Extract every line of the data below that contains the string "Power". Case counts.

Segment Start: Material shown

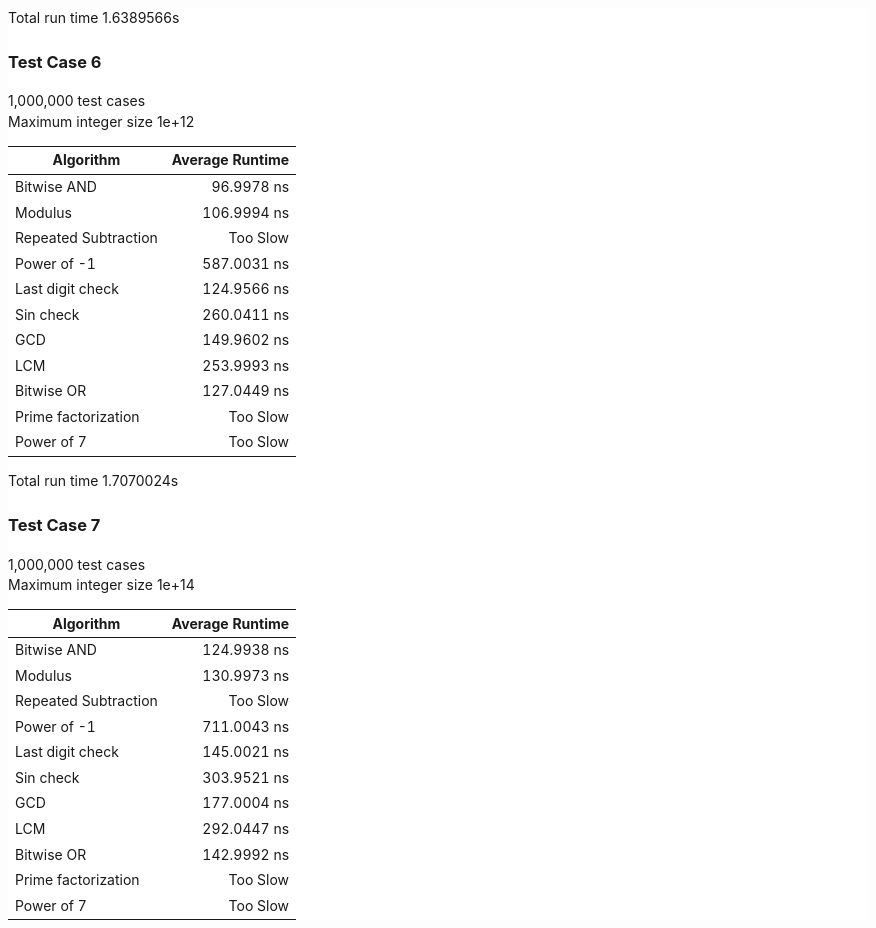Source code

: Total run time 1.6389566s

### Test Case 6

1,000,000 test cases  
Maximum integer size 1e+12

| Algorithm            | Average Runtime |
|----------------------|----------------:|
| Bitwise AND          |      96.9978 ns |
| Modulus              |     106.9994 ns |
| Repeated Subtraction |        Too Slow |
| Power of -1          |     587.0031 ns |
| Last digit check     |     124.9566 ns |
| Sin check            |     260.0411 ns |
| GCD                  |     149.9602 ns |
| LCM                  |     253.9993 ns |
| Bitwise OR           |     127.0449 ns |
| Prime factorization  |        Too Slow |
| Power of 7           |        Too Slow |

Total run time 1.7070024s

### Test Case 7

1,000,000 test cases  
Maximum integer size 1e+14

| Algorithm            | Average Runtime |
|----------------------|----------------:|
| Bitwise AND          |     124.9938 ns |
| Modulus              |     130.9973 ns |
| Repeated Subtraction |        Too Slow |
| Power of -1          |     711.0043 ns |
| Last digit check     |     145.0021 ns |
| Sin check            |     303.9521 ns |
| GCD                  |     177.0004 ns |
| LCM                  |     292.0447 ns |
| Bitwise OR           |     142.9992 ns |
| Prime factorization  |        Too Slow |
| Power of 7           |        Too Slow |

Segment End: Material shown

■ Result of this task
| Power of -1          |     587.0031 ns |
| Power of 7           |        Too Slow |
| Power of -1          |     711.0043 ns |
| Power of 7           |        Too Slow |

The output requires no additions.